Chineses desistem de comprar o BNI Europa

O contexto de incerteza na economia global causada pela pandemia da Covid-19 levou o Grupo chinês KWG a desistir de comprar 80,1% da participação do BNI Europa. Negócio estava alinhavado desde dezembro de 2017.

O grupo chinês KWG desistiu de comprar 80,1% da participação do BNI Europa invocando a incerteza criada no sistema financeira devido à pandemia do novo coronavírus, referiu o banco liderado por Pedro Pinto Coelho, em comunicado enviado esta quarta-feira.

“O Banco BNI Europa informa que, apesar de terem sido cumpridas todas as condições para a concretização da operação de alienação de uma participação de 80,1% do respectivo capital social, o prospectivo adquirente comunicou ao vendedor a sua intenção de não honrar o contrato de aquisição de participação qualificada celebrado em dezembro de 2017, invocando circunstâncias relacionadas com o atual contexto de incerteza que afeta a economia internacional e, em particular, o sistema financeiro”, refere o banco português.

O BNI e o seu acionista único, o angolano Banco BNI, vão agora “proceder à revisão do Plano de Negócios do Banco, adequando-o às noas circunstâncias e ao atual de momento da economia mundial”, adianta a instituição financeira liderada por Pedro Pinto Coelho.

“O Banco BNI Europa pretende continuar a afirmar-se como uma referência na nova geração “Fintech” na banca europeia através da introdução de inovação e do preenchimento de segmentos e oferta direcionadas a clientes com necessidades que não estão a ser atendidos pelos demais operadores financeiros do mercado”, lê-se no comunicado.
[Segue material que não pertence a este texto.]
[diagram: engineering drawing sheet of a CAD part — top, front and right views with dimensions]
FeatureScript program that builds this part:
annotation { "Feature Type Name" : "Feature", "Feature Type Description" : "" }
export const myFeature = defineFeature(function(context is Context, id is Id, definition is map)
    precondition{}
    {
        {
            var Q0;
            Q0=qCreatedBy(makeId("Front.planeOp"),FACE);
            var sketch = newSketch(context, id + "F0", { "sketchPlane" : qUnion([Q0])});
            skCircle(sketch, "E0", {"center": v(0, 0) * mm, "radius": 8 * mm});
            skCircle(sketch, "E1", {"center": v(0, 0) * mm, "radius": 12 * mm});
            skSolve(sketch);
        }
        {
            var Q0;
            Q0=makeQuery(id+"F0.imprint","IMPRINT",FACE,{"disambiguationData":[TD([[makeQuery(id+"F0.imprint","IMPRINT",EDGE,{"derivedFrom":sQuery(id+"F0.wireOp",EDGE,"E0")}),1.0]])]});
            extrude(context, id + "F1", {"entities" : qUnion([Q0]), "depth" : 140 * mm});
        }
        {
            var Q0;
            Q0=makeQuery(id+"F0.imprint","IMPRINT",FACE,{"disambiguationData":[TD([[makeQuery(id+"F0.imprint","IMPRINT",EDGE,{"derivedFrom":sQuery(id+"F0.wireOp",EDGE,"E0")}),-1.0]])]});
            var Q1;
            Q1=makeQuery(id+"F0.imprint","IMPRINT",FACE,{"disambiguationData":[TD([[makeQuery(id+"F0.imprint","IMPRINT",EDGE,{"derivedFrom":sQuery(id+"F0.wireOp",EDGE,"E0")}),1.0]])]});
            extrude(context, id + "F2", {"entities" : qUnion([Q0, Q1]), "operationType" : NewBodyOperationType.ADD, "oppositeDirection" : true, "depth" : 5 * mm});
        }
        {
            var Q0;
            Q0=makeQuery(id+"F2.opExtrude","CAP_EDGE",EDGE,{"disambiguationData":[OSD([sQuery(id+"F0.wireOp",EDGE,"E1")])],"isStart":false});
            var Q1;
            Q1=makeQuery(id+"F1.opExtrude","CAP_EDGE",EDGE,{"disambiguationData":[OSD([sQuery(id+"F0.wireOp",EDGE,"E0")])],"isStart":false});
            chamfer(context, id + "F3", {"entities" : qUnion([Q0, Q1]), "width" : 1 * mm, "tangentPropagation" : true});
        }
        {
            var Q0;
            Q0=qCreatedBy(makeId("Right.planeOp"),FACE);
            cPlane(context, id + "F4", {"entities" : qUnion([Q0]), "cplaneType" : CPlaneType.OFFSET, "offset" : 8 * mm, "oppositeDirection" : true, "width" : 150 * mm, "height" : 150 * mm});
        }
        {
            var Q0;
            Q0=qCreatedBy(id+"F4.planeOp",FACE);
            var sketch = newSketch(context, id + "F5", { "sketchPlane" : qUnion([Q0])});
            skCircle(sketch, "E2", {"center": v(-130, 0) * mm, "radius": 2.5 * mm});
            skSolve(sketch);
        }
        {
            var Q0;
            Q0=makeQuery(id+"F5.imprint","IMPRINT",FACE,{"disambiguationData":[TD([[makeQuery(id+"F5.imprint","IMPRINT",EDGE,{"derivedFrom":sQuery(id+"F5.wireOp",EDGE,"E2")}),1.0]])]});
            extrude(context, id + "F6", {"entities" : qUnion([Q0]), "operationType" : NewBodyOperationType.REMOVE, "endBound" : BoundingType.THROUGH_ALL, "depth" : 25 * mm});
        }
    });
No final de 2019, o Banco Central Europeu (BCE) deu luz-verde à venda do BNI Europa ao grupo chinês KWG, depois de ambas as partes terem chegado acordado, num contrato-promessa, sobre a operação, em dezembro de 2017.
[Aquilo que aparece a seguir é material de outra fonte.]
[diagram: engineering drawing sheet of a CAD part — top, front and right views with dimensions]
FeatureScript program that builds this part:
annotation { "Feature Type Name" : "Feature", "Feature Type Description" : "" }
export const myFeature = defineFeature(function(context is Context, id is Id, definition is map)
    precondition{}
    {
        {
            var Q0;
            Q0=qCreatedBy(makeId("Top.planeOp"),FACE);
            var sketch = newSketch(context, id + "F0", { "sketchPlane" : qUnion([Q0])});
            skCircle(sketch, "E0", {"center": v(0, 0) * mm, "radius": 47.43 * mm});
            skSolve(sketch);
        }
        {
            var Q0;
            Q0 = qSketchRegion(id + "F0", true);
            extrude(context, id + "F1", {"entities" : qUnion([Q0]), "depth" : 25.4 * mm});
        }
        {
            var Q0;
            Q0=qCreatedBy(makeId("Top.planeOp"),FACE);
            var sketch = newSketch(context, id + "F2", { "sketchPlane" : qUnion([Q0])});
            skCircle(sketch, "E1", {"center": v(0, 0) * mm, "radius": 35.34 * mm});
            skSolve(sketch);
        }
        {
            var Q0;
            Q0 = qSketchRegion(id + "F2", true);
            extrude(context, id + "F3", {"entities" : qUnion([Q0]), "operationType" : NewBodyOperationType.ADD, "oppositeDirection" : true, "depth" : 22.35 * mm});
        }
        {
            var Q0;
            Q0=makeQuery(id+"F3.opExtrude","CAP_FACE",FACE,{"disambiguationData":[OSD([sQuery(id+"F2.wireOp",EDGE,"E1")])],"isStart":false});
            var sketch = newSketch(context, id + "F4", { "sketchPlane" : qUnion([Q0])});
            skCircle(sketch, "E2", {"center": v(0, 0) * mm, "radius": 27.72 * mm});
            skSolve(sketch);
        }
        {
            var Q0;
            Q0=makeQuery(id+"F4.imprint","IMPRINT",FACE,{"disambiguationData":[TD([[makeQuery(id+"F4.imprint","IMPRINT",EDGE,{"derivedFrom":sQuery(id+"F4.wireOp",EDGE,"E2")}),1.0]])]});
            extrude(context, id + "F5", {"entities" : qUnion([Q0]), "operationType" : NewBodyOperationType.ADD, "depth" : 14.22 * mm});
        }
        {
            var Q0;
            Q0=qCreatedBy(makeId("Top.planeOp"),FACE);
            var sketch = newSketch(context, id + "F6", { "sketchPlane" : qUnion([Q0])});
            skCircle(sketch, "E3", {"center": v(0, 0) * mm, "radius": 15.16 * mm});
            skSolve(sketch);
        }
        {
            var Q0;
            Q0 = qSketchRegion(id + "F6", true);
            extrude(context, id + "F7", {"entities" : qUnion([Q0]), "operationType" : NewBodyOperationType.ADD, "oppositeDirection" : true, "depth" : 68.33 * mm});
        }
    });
Como tinham passado dois anos desde que foram acordadas as condições de compra, o BNI e o KWG estiveram, desde o final de 2019, a renegociar as condições contratuais.

“A concretização da transação foi aprovada pelo Banco Central Europeu no final de 2019, assim se concretizando a verificação de uma importante condição de natureza regulatória”, confirmou o BNI Europa em janeiro deste ano, ao JE.

O BNI Europa referiu ainda ao JE que o contrato de compra e venda aguardava a verificação de “todas as condições contratualmente acordadas em 2017 entre o comprador [KWG] e o vendedor [BNI Angola]”.  As partes estavam ainda “a diligenciar no sentido de dar cumprimento às condições remanescentes com o propósito de proceder à concretização da operação no curto prazo”, adiantava em janeiro o BNI Europa. O negócio deveria ter ficado ficar fechado no primeiro trimestre de 2020, segundo revelou na altura o banco liderado por Pedro Pinto Coelho.

O Banco BNI Europa é um banco de direito português, detido em 99,9% pelo Banco BNI, instituição financeira sediada em Angola.

“Tal como foi oportunamente divulgado, o Banco BNI celebrou em dezembro de 2017 um contrato de compra e venda de uma participação maioritária no capital social do Banco BNI Europa. Como habitual neste tipo de transações, a concretização da operação prevista no referido contrato está sujeita a verificação de um conjunto de condições, algumas de natureza regulatória e outras de natureza puramente contratual, acordadas entre as partes”, explicou o banco quando anunciou a intenção de venda.

O angolano BNI queria vender a maioria da sua participação no português BNI até junho de 2019.